AVAILABLE DATA: Begin

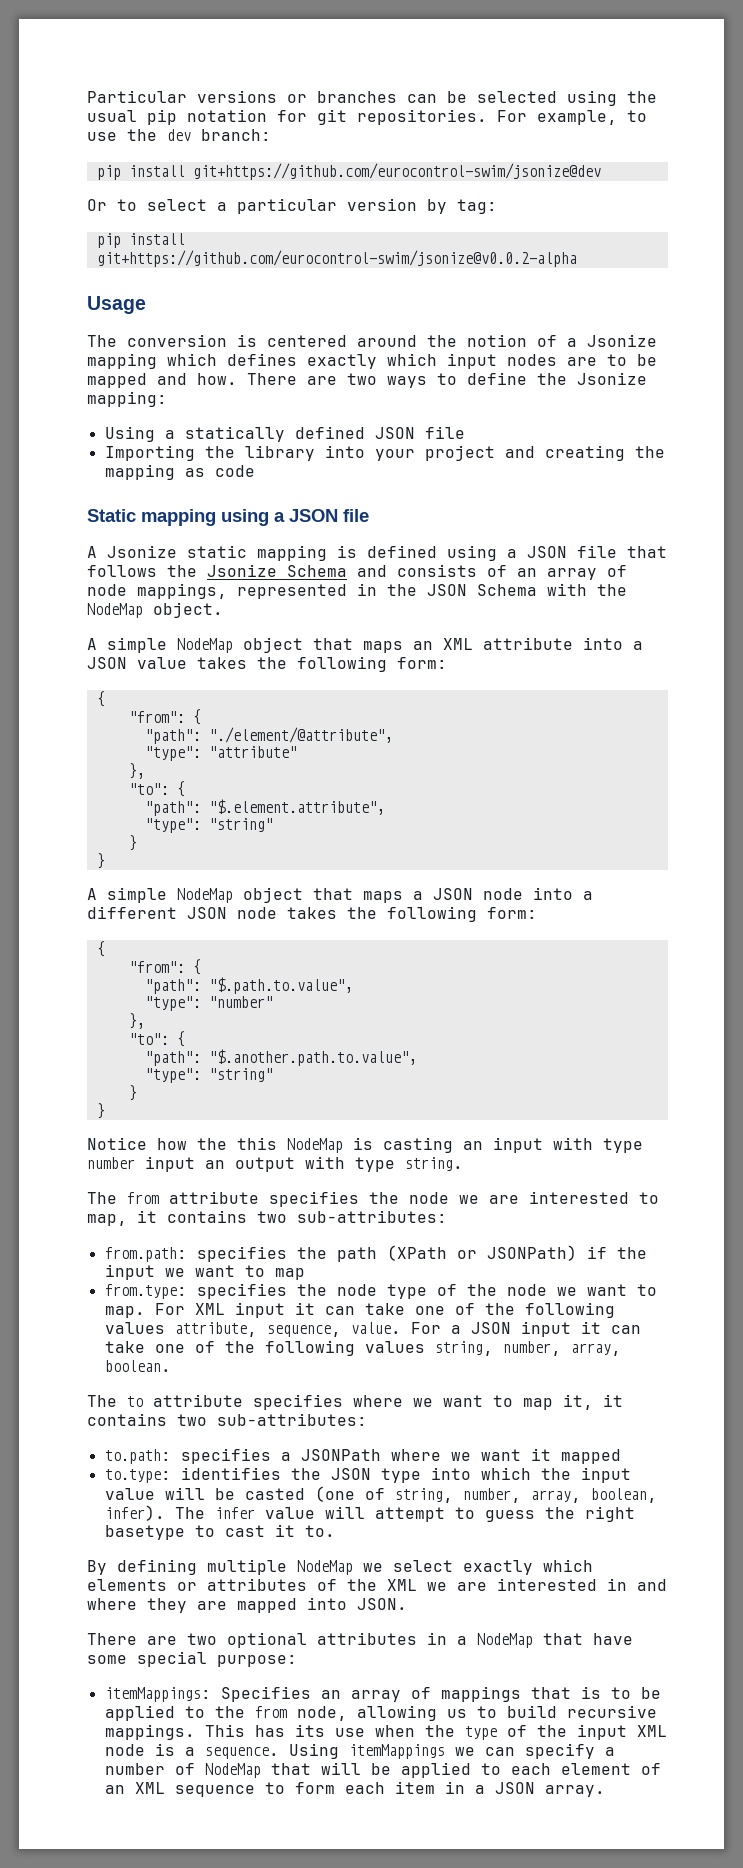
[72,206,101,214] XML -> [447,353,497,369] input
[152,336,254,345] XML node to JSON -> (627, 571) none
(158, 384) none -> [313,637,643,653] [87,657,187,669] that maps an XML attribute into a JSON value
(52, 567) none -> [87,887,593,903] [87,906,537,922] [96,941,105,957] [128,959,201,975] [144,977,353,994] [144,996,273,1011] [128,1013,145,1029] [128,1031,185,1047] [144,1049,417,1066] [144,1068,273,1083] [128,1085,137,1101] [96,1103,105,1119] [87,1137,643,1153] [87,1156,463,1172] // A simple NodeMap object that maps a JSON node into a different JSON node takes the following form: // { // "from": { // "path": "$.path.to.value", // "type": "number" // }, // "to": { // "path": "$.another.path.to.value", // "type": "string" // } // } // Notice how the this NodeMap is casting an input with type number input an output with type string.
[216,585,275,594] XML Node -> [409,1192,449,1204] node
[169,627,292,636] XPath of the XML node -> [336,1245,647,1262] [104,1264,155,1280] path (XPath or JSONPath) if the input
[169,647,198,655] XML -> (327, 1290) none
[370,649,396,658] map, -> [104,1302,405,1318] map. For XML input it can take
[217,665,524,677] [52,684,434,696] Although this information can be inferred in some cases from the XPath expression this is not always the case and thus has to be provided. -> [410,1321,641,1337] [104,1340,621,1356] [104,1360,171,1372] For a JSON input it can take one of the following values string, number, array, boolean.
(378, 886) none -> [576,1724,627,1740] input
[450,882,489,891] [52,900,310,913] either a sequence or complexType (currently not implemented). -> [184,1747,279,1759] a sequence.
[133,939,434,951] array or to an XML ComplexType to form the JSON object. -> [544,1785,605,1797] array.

AVAILABLE DATA: End

WHAT YOU SHOULD DO: Please copy the lines above from the line with "[169,647,198,655] XML -> (327, 1290) none" up to and including the line with "[370,649,396,658] map, ->", exactly as written and with nothing else.

SOLUTION TO THE EXERCISE:
[169,647,198,655] XML -> (327, 1290) none
[370,649,396,658] map, -> [104,1302,405,1318] map. For XML input it can take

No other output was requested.